Saved entries
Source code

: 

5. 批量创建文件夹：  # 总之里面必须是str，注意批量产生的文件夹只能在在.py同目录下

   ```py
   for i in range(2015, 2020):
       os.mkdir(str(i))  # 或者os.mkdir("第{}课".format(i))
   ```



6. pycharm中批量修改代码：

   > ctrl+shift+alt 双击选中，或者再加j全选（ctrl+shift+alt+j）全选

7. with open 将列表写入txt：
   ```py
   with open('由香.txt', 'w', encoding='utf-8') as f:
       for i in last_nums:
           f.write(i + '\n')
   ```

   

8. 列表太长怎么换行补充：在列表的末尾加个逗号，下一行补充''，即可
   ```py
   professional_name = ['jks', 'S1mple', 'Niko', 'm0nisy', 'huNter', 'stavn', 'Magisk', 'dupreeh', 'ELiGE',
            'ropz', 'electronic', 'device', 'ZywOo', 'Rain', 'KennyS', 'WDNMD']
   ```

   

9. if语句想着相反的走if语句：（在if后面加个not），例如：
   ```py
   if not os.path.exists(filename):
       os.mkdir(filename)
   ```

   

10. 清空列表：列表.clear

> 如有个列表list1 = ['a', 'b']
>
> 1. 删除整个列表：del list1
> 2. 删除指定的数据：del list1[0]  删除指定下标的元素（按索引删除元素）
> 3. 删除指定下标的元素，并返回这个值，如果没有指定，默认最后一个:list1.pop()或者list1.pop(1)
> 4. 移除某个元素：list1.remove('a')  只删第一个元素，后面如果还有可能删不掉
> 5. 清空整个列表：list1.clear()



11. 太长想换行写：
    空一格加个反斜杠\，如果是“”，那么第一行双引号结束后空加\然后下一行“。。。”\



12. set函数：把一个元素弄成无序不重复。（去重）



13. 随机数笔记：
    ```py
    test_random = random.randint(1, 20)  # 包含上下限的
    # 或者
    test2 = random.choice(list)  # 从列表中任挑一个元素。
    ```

◆ AIM OF THE EXERCISE:
How many lines in these entries contain the string "with"? State the number and nothing more.

◆ RESPONSE TO THE TASK:
2